### Activity:
What is needed here is every line of the records that includes "neck".

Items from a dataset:
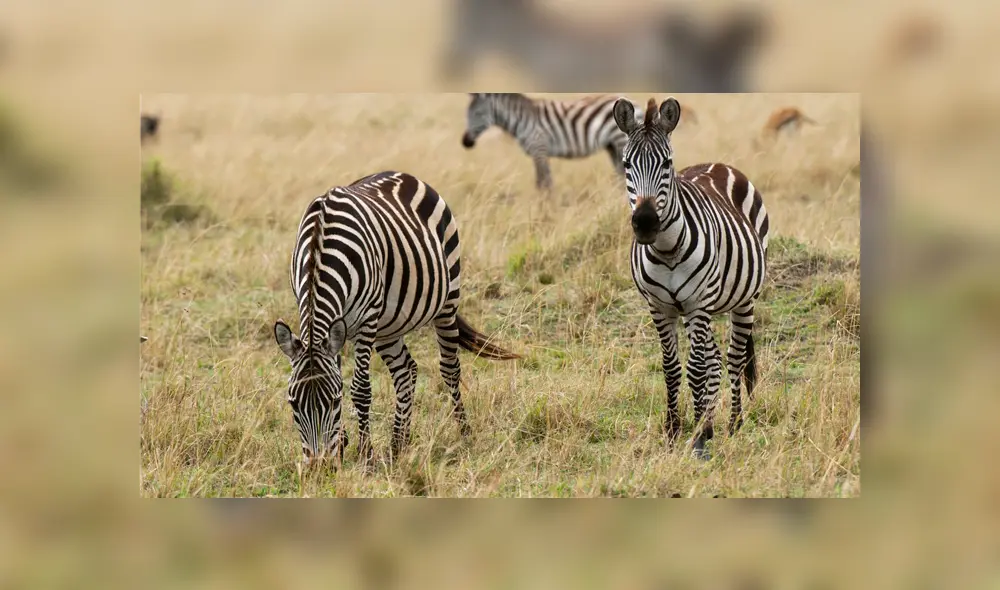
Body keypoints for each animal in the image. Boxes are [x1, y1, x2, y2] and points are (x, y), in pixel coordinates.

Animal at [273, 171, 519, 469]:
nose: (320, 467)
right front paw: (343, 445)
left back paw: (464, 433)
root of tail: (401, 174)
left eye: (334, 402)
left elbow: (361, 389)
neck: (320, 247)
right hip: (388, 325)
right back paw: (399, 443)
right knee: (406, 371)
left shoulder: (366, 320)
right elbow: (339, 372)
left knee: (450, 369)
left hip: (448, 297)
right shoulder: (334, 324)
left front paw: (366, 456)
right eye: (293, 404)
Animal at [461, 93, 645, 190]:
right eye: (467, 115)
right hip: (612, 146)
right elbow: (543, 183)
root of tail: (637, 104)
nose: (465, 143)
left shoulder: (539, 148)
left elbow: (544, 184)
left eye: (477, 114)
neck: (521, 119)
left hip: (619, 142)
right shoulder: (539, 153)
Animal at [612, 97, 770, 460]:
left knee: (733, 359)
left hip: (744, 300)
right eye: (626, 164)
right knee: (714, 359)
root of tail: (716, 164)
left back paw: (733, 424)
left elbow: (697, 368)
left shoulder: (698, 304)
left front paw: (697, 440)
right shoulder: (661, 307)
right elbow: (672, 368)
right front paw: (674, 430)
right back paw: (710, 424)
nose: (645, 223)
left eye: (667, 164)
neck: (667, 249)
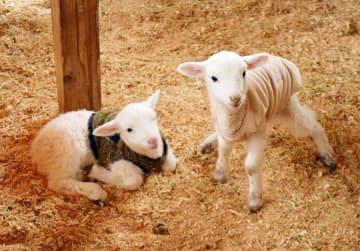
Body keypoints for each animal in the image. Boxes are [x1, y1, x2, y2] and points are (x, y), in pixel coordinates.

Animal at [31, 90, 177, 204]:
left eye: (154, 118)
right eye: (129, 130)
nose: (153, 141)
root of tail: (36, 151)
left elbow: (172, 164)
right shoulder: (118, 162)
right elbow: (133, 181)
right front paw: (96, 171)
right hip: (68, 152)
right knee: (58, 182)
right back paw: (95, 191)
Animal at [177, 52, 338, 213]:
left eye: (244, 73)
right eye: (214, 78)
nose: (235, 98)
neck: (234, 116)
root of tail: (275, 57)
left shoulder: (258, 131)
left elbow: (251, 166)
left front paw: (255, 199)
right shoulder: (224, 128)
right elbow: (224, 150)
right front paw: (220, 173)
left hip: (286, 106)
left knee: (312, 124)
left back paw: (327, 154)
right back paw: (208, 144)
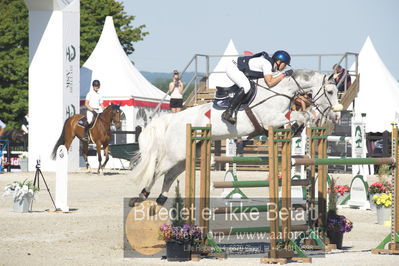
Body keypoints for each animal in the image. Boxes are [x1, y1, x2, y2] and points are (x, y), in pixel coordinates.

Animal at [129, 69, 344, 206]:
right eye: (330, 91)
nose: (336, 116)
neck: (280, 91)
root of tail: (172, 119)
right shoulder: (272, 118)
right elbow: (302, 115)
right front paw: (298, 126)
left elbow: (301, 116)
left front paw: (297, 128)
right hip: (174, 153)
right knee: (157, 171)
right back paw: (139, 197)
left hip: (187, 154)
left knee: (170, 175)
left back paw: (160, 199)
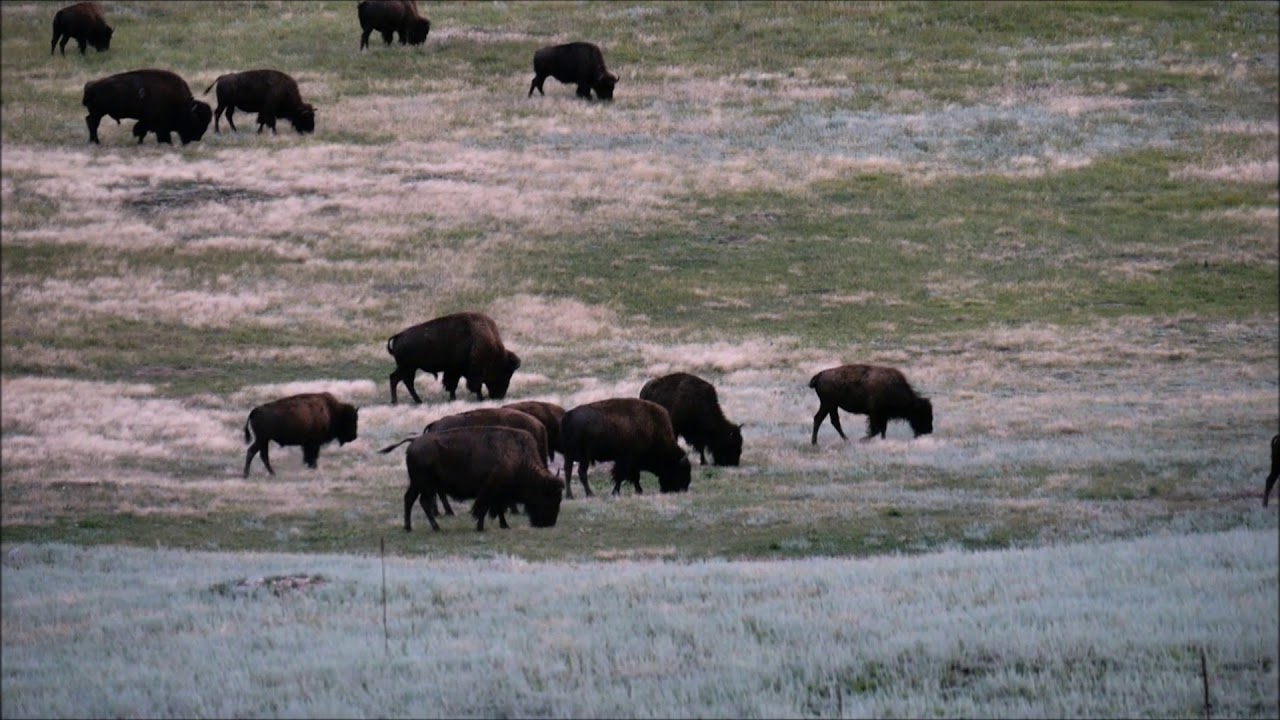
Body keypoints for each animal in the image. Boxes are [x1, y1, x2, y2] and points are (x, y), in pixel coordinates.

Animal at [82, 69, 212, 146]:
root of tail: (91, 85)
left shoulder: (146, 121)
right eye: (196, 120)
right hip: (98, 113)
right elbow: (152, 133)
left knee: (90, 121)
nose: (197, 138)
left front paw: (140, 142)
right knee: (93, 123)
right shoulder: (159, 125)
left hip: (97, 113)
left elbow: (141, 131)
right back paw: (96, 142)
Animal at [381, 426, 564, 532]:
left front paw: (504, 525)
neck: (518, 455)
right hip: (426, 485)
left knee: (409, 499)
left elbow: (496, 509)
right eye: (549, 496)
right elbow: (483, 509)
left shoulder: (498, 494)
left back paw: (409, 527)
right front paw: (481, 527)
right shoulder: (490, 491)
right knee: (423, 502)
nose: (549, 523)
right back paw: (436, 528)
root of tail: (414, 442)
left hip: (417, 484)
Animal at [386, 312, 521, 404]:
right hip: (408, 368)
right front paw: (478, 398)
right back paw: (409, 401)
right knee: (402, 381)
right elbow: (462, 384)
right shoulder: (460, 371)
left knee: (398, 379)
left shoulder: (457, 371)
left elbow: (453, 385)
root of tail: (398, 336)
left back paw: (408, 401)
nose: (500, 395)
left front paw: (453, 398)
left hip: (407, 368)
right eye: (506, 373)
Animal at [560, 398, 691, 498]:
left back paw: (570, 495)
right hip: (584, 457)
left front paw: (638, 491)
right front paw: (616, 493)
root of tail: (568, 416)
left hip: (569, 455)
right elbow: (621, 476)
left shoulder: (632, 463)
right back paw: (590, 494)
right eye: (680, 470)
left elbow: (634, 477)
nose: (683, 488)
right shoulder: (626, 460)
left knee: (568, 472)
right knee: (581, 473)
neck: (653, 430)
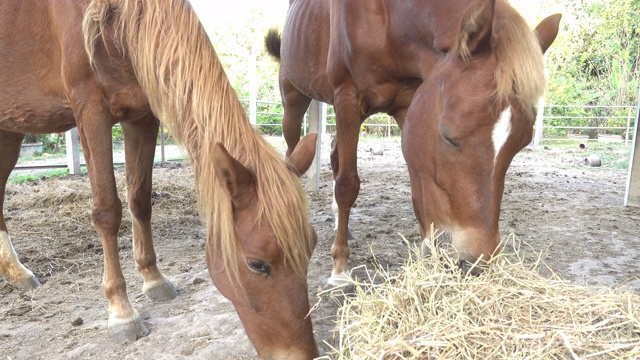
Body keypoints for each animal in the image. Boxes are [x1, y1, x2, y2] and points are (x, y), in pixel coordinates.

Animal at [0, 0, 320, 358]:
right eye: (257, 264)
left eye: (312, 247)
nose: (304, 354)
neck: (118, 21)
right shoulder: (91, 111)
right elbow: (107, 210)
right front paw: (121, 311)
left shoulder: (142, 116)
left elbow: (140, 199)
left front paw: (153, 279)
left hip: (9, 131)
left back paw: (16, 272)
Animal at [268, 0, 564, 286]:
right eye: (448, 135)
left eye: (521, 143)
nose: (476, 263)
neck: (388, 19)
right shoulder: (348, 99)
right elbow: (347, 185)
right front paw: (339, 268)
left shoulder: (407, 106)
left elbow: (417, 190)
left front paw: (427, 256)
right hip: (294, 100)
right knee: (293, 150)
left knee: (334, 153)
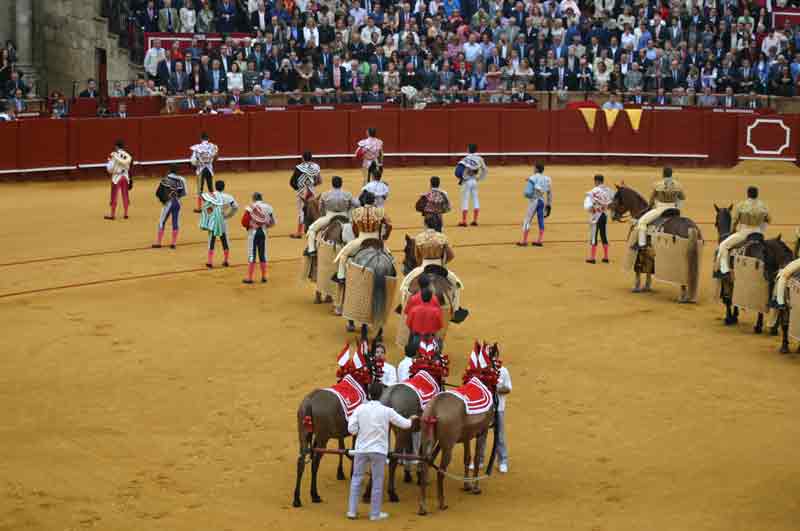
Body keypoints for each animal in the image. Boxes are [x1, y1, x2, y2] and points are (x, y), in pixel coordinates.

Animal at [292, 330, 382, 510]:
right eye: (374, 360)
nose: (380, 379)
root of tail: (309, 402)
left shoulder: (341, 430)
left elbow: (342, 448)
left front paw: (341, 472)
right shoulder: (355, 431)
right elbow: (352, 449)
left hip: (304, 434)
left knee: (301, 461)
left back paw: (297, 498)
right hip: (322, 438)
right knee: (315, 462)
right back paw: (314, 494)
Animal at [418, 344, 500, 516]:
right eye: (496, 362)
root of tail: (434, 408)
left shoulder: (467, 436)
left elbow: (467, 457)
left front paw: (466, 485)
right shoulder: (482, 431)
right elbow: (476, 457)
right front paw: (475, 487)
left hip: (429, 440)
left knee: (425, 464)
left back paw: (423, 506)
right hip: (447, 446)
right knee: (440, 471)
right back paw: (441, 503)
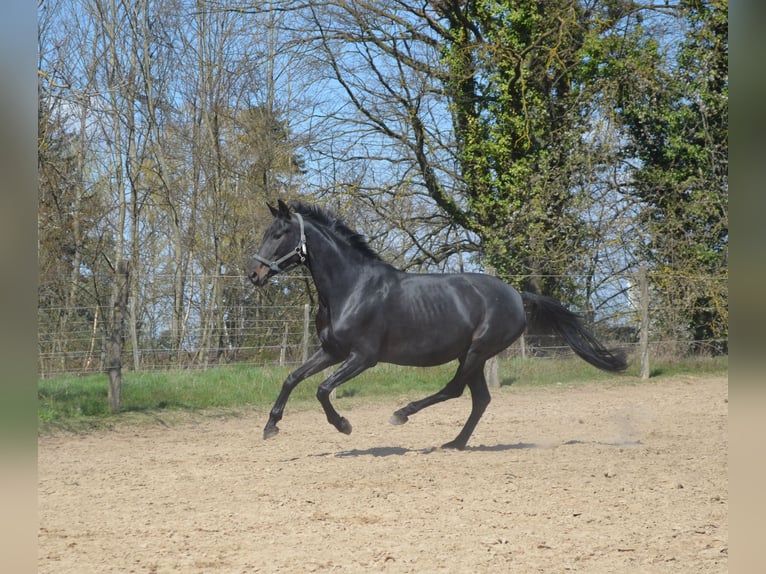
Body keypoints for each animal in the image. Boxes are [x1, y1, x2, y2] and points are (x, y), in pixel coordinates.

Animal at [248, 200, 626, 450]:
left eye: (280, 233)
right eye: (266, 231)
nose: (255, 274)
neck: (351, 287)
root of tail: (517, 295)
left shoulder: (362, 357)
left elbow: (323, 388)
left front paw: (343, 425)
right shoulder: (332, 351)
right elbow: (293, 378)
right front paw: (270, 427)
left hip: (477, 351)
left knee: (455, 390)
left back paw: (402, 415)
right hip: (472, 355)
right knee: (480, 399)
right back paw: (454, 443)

### Solution:
neck: (320, 247)
neck: (521, 119)
neck: (667, 249)
neck: (234, 116)
neck: (280, 91)
neck: (518, 455)
neck: (653, 430)
neck: (118, 21)
neck: (388, 19)
neck: (351, 287)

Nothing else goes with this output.